方法 选择行腹腔镜直肠、乙状结肠手术患者 51 例, 男25例, 女26例, 年龄65~80岁, BMI 18~30 kg/m2, ASA Ⅰ 或 Ⅱ 级, 随机分为两组:VP组(VCV+PEEP)和PP组(PCV+PEEP),每组25例。气腹期间VP组以VT 6 ml/kg+5 cmH2O PEEP模式通气, PP组将VT设为6 ml/kg通气3 min后切换为PCV并加用5 cmH2O PEEP进行通气。记录气管插管VCV通气5 min(T1)、建立人工气腹5 min(T2)、建立人工气腹35 min(T3)、建立人工气腹65 min(T4)、手术结束(T5)、拔管前(T6)时VT、动态肺顺应性(Cdyn)、RR、气道峰压(Ppeak)、气道平台压(Pplat)和PETCO2。记录T1、T3、T4和离开PACU(T7)时PaO2、PaCO2, 并计算肺泡-动脉血氧分压差(PA-aDO2)、氧合指数(OI)、呼吸指数(RI);记录术后5 d内肺部并发症(PPCs)情况。

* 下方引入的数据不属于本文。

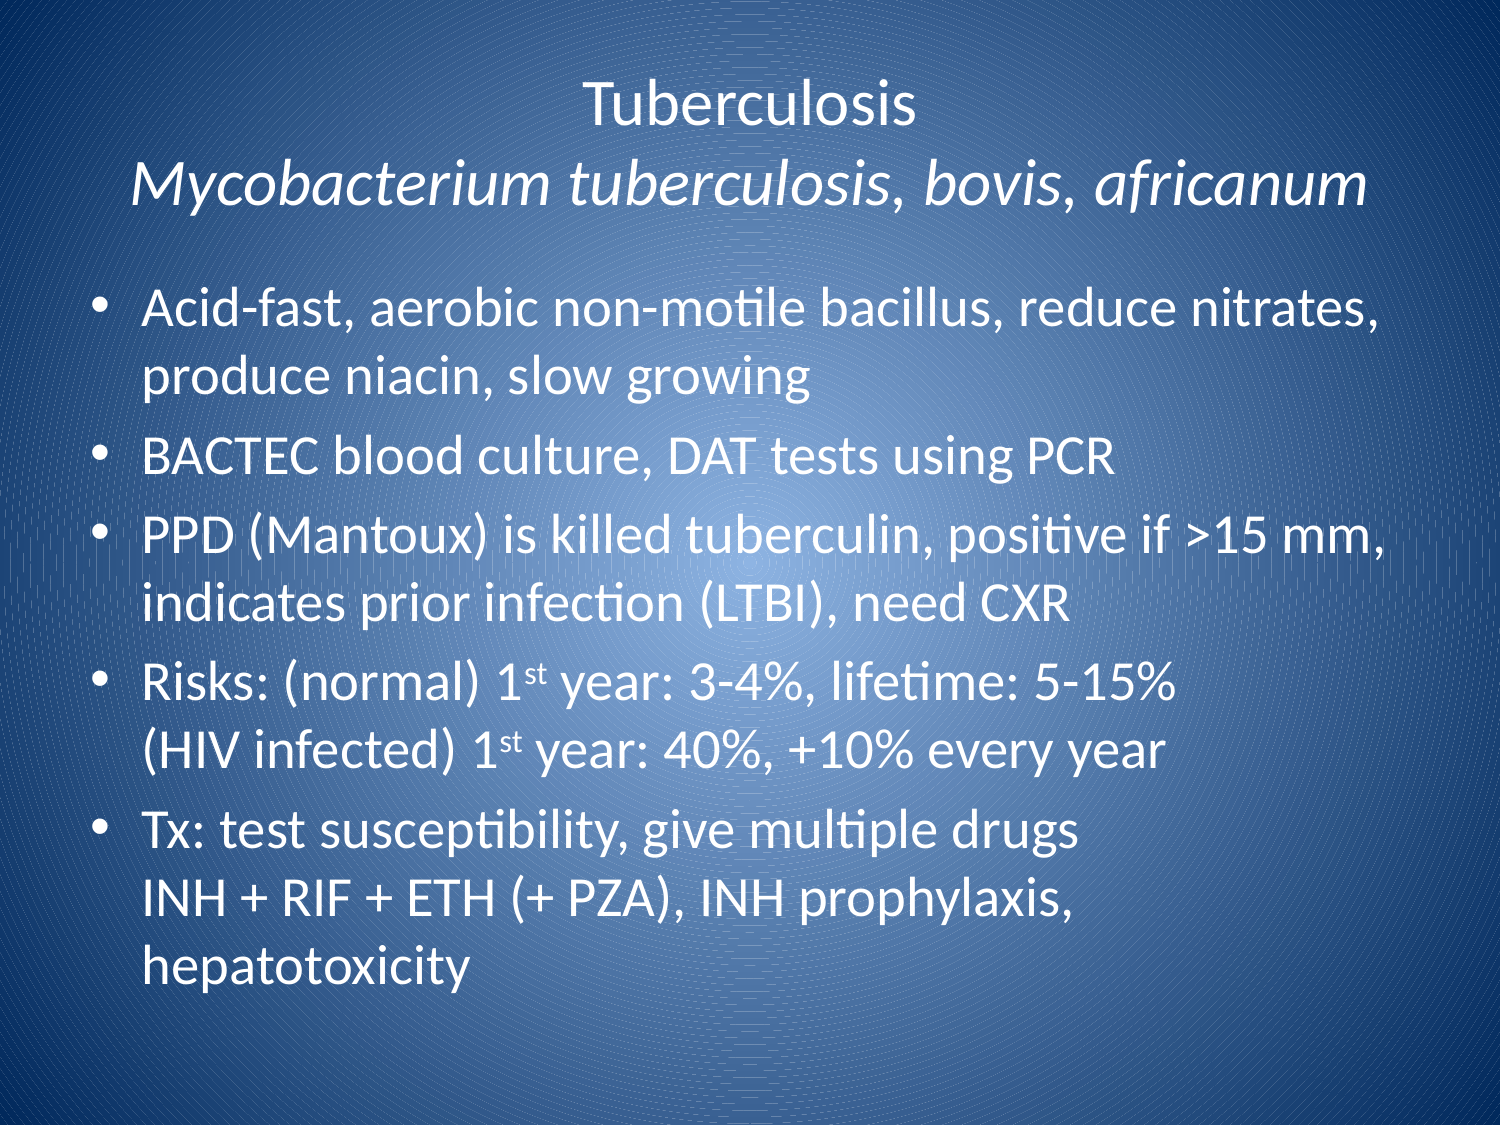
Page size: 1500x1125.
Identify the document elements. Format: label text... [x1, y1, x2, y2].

title Tuberculosis Mycobacterium tuberculosis, bovis, africanum [75, 45, 1425, 233]
list Acid-fast, aerobic non-motile bacillus, reduce nitrates, produce niacin, slow growing BACTEC blood culture, DAT tests using PCR PPD (Mantoux) is killed tuberculin, positive if >15 mm, indicates prior infection (LTBI), need CXR Risks: (normal) 1st year: 3-4%, lifetime: 5-15% (HIV infected) 1st year: 40%, +10% every year Tx: test susceptibility, give multiple drugs INH + RIF + ETH (+ PZA), INH prophylaxis, hepatotoxicity [75, 262, 1425, 1005]
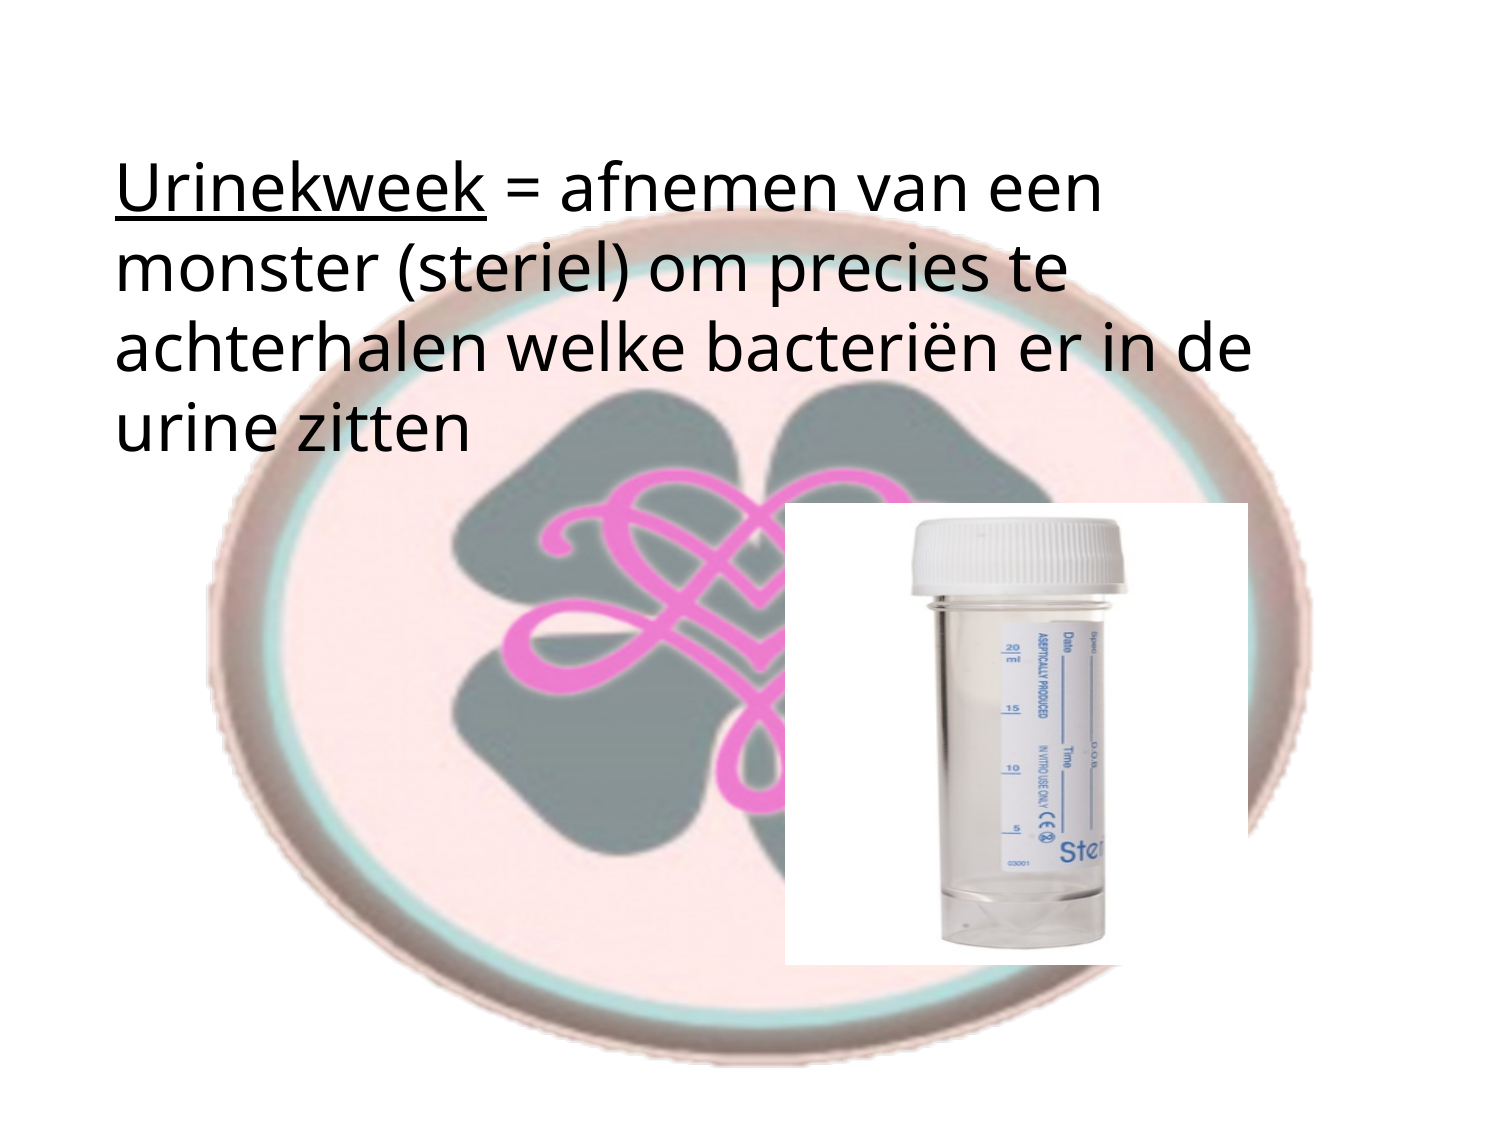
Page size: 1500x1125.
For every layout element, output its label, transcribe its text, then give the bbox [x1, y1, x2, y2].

text_box Urinekweek = afnemen van een monster (steriel) om precies te achterhalen welke bacteriën er in de urine zitten [100, 137, 1329, 472]
picture [0, 0, 1500, 1125]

结果 与VP组比较, T2-T4时PP组VT明显升高、Cdyn明显增大(P<0.05), T3-T5时PP组RR明显减慢(P<0.05), T2-T5时PP组Ppeak和Pplat明显降低(P<0.05), T4时PP组PETCO2和PA-aDO2明显降低、PaO2明显升高、RI明显减小、OI明显增大(P<0.05)。术后随访两组患者PPCs差异无统计学意义。

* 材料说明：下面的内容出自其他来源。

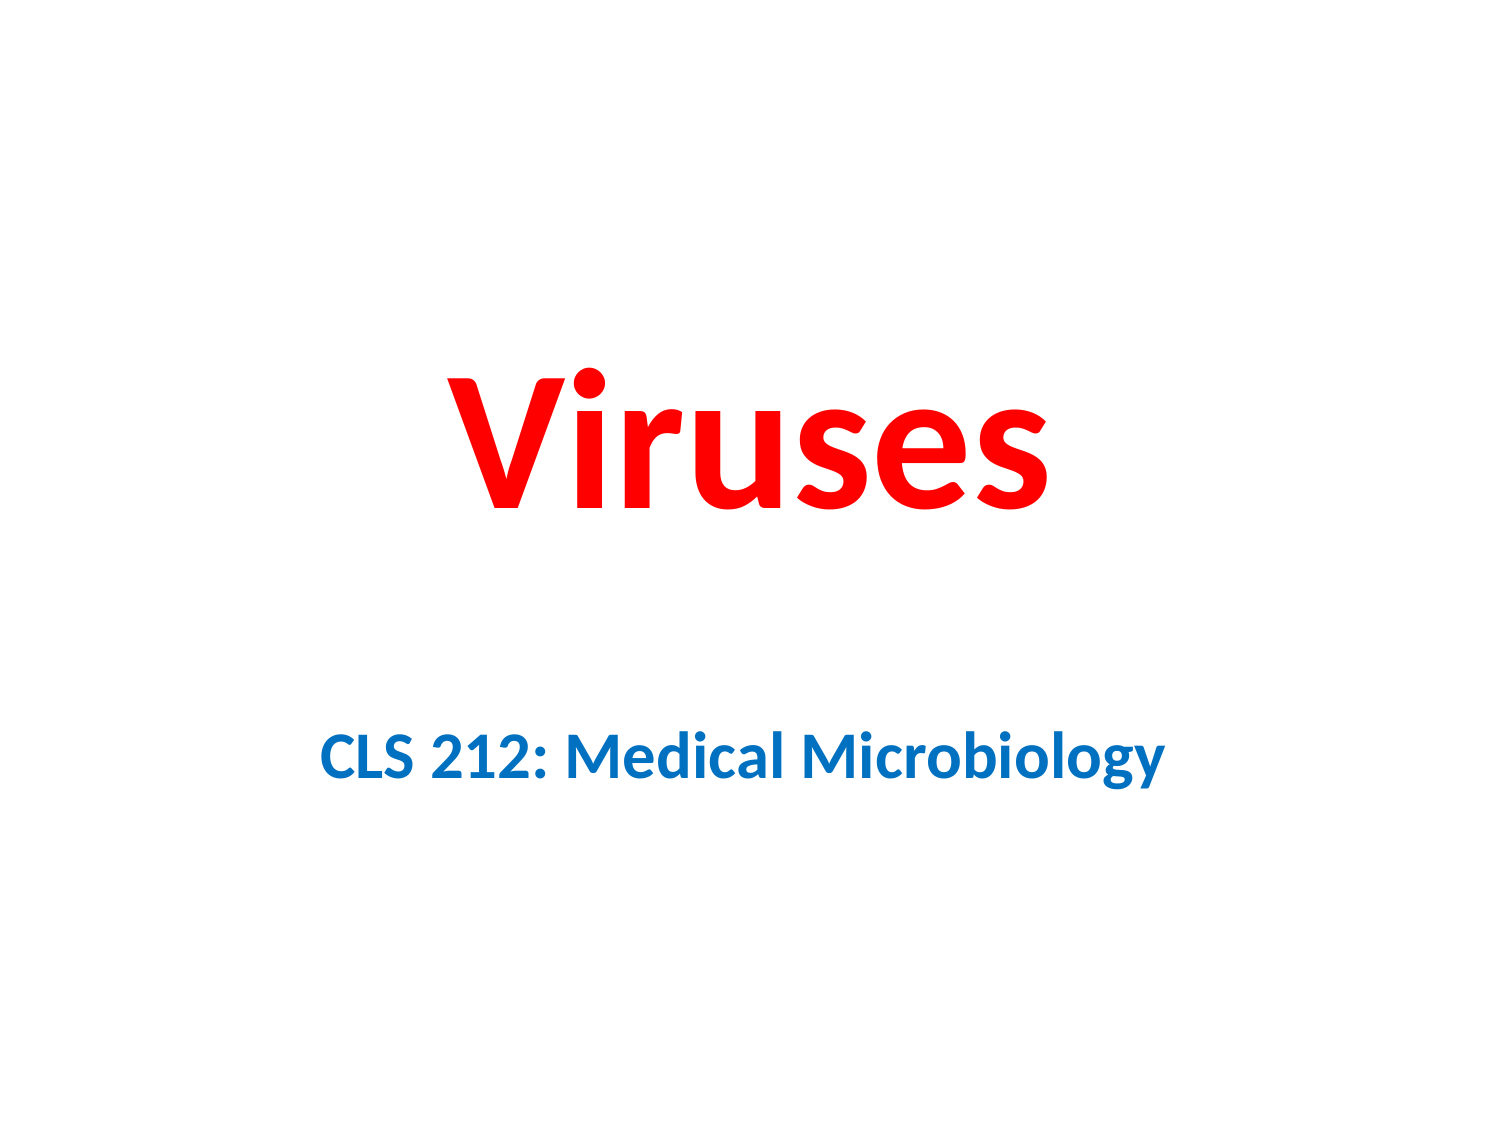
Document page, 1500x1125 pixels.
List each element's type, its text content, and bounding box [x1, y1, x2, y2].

title Viruses [112, 267, 1388, 591]
subtitle CLS 212: Medical Microbiology [218, 704, 1269, 992]
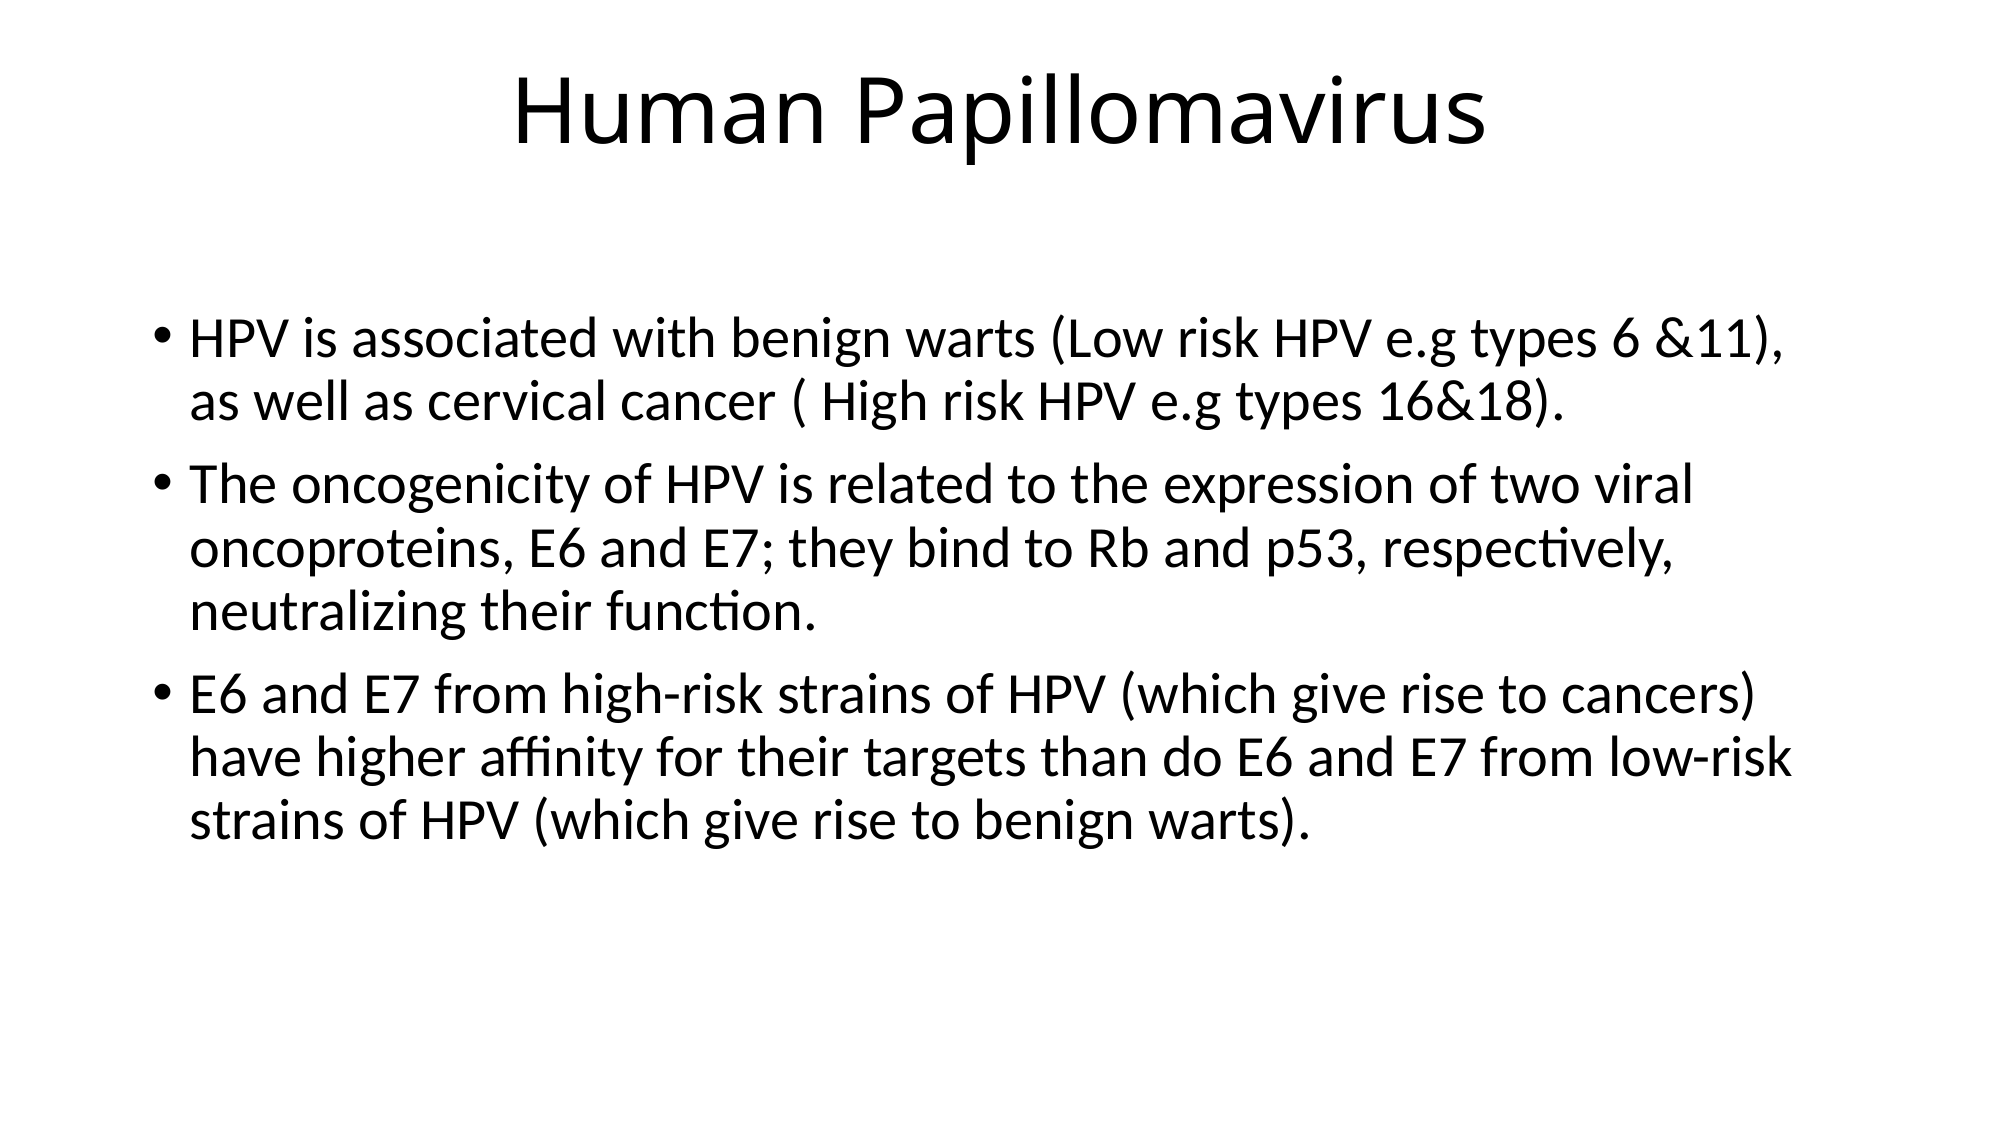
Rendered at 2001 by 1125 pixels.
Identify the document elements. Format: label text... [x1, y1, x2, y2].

list HPV is associated with benign warts (Low risk HPV e.g types 6 &11), as well as cervical cancer ( High risk HPV e.g types 16&18). The oncogenicity of HPV is related to the expression of two viral oncoproteins, E6 and E7; they bind to Rb and p53, respectively, neutralizing their function. E6 and E7 from high-risk strains of HPV (which give rise to cancers) have higher affinity for their targets than do E6 and E7 from low-risk strains of HPV (which give rise to benign warts). [137, 299, 1863, 1014]
title Human Papillomavirus [137, 59, 1863, 278]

结论 PCV联合PEEP通气模式明显降低Ppeak和Pplat、增高VT和增大Cdyn, 同时明显改善气腹65 min时肺氧合功能, 所以老年患者腹腔镜结直肠手术术中应优先考虑使用。
英文摘要:
      
Objective To observe the effects of low tidal volume control ventilation (VCV) combined with positive end expiratory pressure (PEEP) and pressure controlled ventilation (PCV) combined with PEEP on respiratory parameters of elderly patients.

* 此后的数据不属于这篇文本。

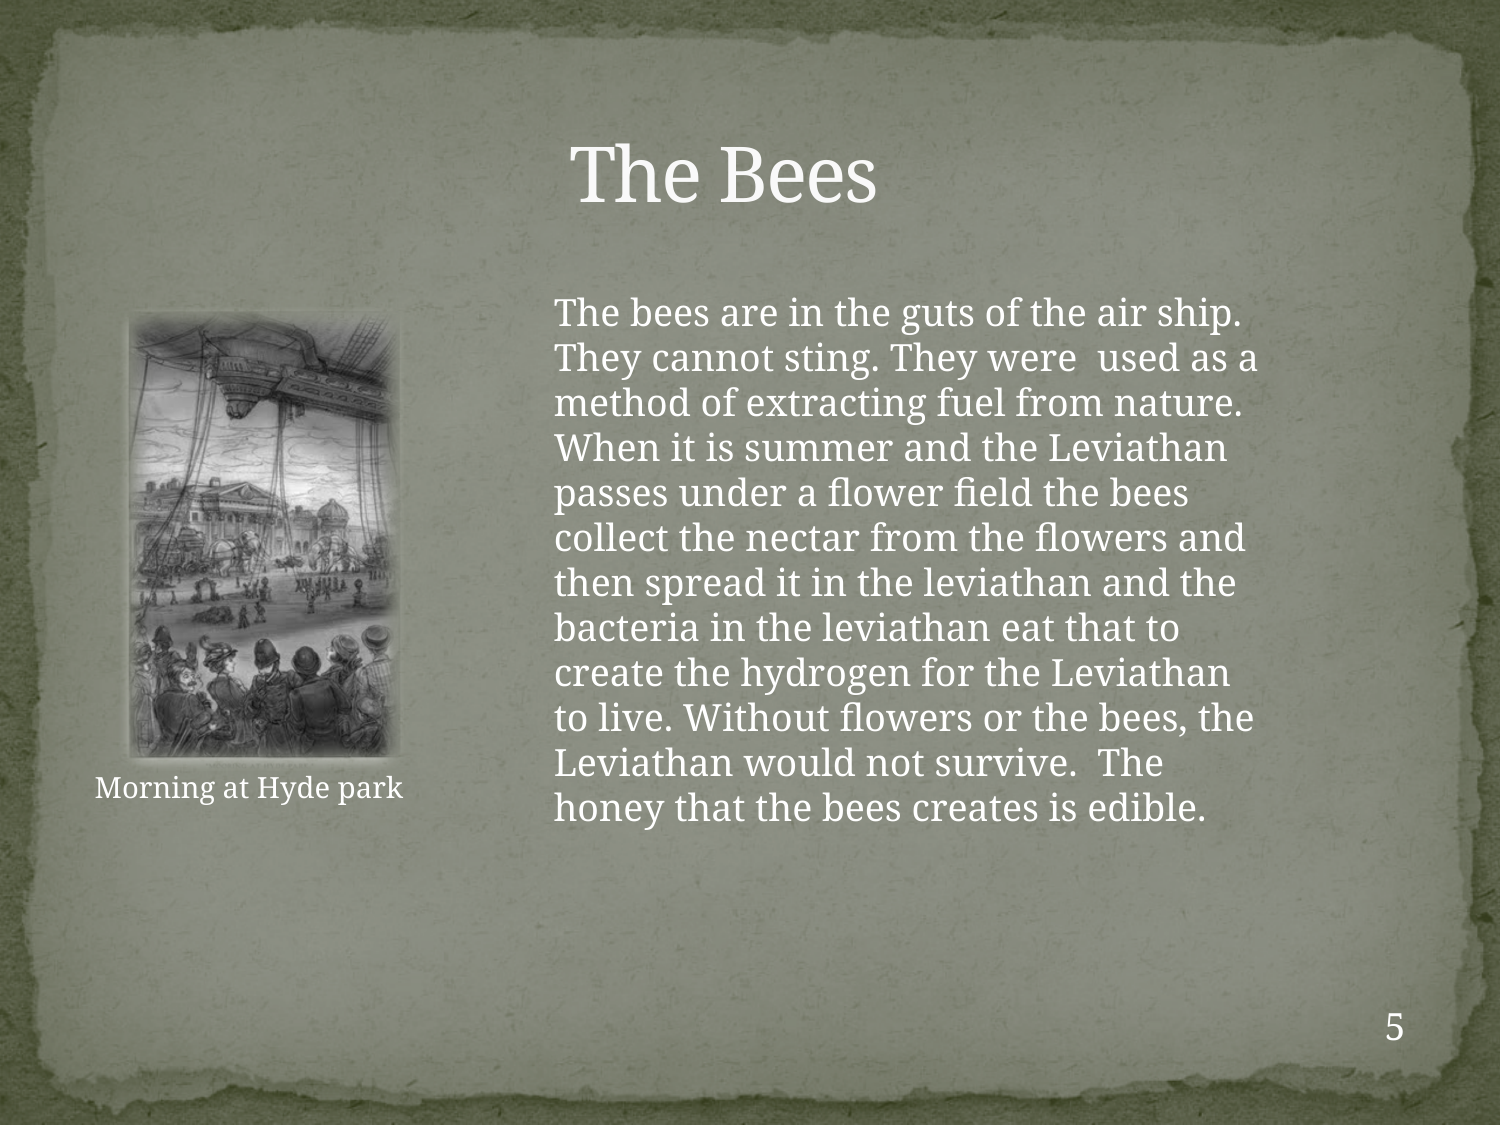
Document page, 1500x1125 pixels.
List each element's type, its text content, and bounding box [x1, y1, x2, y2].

text_box Morning at Hyde park [79, 761, 418, 812]
title The Bees [58, 117, 1409, 318]
picture [119, 306, 406, 773]
text_box The bees are in the guts of the air ship. They cannot sting. They were used as a method of extracting fuel from nature. When it is summer and the Leviathan passes under a flower field the bees collect the nectar from the flowers and then spread it in the leviathan and the bacteria in the leviathan eat that to create the hydrogen for the Leviathan to live. Without flowers or the bees, the Leviathan would not survive. The honey that the bees creates is edible. [538, 281, 1289, 836]
text_box 5 [1369, 996, 1421, 1056]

Methods Fifty-one undergoing laparoscopic surgery for rectal and sigmoid colon, 25 male, 26 female, aged 65-80 years, ASA physical stutes Ⅰ or Ⅱ, with BMI between 18-30 kg/m2, were randomly divided into 2 groups: group VP (VCV+PEEP, n=26) and group PP (PCV+PEEP, n=25). During the pneumoperitoneum period, group VP was ventilated with VT 6 ml/kg combined with 5 cmH2O PEEP. In group PP, the VT was set to 6 ml/kg for 3 min ventilation, then switched to PCV and added with 5 cmH2O PEEP. The tidal volume (VT), dynamic lung cdyniance (Cdyn), respiratory rate (RR), airway peak pressure (Ppeak), airway pressure platform (Pplat) and end-tidal carbon dioxide pressure (PETCO2) were recorded at six different time points: tracheal intubation VCV ventilation 5 min (T1), establishment of artificial pneumoperitoneum 5 min (T2), establishment of artificial pneumoperitoneum 35 min (T3), establishment of artificial pneumoperitoneum 65 min (T4), end of surgery (T5), and before extubation (T6), and calculated oxygenation index (OI), respiratory index (RI), alveolar-arterial oxygen partial pressure (PA-aDO2) were calculated at T1, T3, T4 and the leaving PACU (T7). The postoperative pulmonary complications (PPCs) were recorded within 5 days after surgery.

Results Compared with group VP, the VT and Cdyn in group PP were significantly higher from T2 to T4 (P<0.05), the RR in group PP were significantly slower from T3 to T5 (P<0.05), the Ppeak and Pplat in group PP were significantly lower from T2 to T5 (P<0.05), and the PETCO2 and PA-aDO2 were significantly decreased, PaO2 was significantly increased, RI was significantly decreased, and OI was significantly increased in group PP at T4 (P<0.05). There was no statistical difference in the incidence of PPCs between the two groups.

Conclusion PCV ventilation mode combined with PEEP significantly reduced Ppeak and Pplat, increased VT and Cdyn, and significantly improved pulmonary oxygenation at 65 minutes of pneumoperitoneum, so should be given priority in elderly patients undergoing laparoscopic colorectal surgery.